A storage industry vibe-check after a month of Trump 2.0

The dust has settled from Trump’s inauguration, but his policies are already making waves across the renewables industry.
It’s as yet unclear what’s next for American energy storage.
Hugh McDermott, the senior vice president of business development and sales at ESS, Inc., described the industry as in a broad “wait-and-see mode.”
“The horizon’s going to be a little cloudy over the next three to six months because you have some uncertainty in the marketplace with the new administration,” added Vincent Ambrose, the CCO of FranklinWH Energy Storage.
“The underlying economics of our value proposition hasn’t changed,” he said. “As long as you have a better, faster, less expensive product, you win in the marketplace regardless of the policy environment.”
Jason Abiecunas, the senior vice president of business development at FlexGen, told ESS News at the Intersolar and Energy Storage North America Conference that he was seeing a lot of new entrants into the battery space.
“You walk around the exhibit hall, and there are numerous names making battery boxes or inverters that you probably haven’t heard of before,” he explained. “The birth of new suppliers is great, but we will also probably see the death of some as the industry grows and matures.”
The industry remains wary of the possibility of federal incentives like the IRA’s Investment Tax Credit (ITC) ending up on the chopping block. But many predict the ITC and others won’t be axed entirely, just altered.

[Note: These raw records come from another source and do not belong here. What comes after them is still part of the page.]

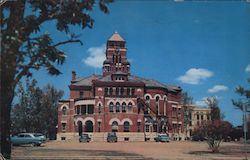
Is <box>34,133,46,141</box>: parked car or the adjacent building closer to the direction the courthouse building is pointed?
the parked car

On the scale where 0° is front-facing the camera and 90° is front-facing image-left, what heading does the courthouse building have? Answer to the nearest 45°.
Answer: approximately 0°

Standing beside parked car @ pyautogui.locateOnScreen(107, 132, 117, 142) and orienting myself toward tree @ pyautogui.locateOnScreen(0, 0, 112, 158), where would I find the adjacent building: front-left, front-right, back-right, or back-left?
back-left

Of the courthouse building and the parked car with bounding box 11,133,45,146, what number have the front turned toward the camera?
1

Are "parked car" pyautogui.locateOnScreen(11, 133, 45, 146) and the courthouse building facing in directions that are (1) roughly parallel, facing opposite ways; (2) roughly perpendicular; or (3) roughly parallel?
roughly perpendicular

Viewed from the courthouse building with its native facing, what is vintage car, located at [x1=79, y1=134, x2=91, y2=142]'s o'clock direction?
The vintage car is roughly at 2 o'clock from the courthouse building.

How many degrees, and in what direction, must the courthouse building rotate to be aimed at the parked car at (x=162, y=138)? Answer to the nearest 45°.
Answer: approximately 90° to its left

“Most industry veterans would agree the tax credits for investing in energy storage projects look set to survive,” said McDermott, adding it could even be strengthened to raise minimum domestic content levels.
Joe Zhou, the CEO of geomechanical energy storage company Quidnet Energy, affirmed policy adjustments won’t have a “start or stop type of impact” on the industry’s growth.
“The dominant drivers of growth in the energy industry are data centers and AI,” he said. What’s going to move the needle the most, he explained, is the pace of AI adoption. From that perspective, “the administration’s stance could be very constructive for the industry.”
“Across the grid, there remains a tremendous need for storage for reliable, dispatchable capacity,” echoed Abiecunas. “The demand curve hasn’t slowed down; we’re continuing to see projects move forward because they’re delivering real value to energy investors, consumers, utilities and the grid.”
Bigger projects with larger capacities are also on the rise. Abiecunas expects to see an increase in duration for battery projects.
Still, connecting those projects to the grid poses another challenge.
“We’re not going to be able to deploy renewables at the speed and scale we want without a robust transmission corridor,” explained Brian Nelson, the head of renewables at ABB, noting that regulatory reform could speed up permitting and development.
“I’m optimistic that changes at the federal government will help deploy new transmission, which will help energy storage development and firm up the grid capacity we already have.”
And the industry’s growth has caught too much momentum to cease entirely.
“We’ve already lived through one Trump administration,” said Ambrose, noting that Trump’s ‘drill, baby, drill’ approach can’t compete with renewable energy. “Even if gasoline gets cheaper by a buck a gallon, that’s not going to stop EV adoption. We’ll be fine in the short-term and even in the longer term.”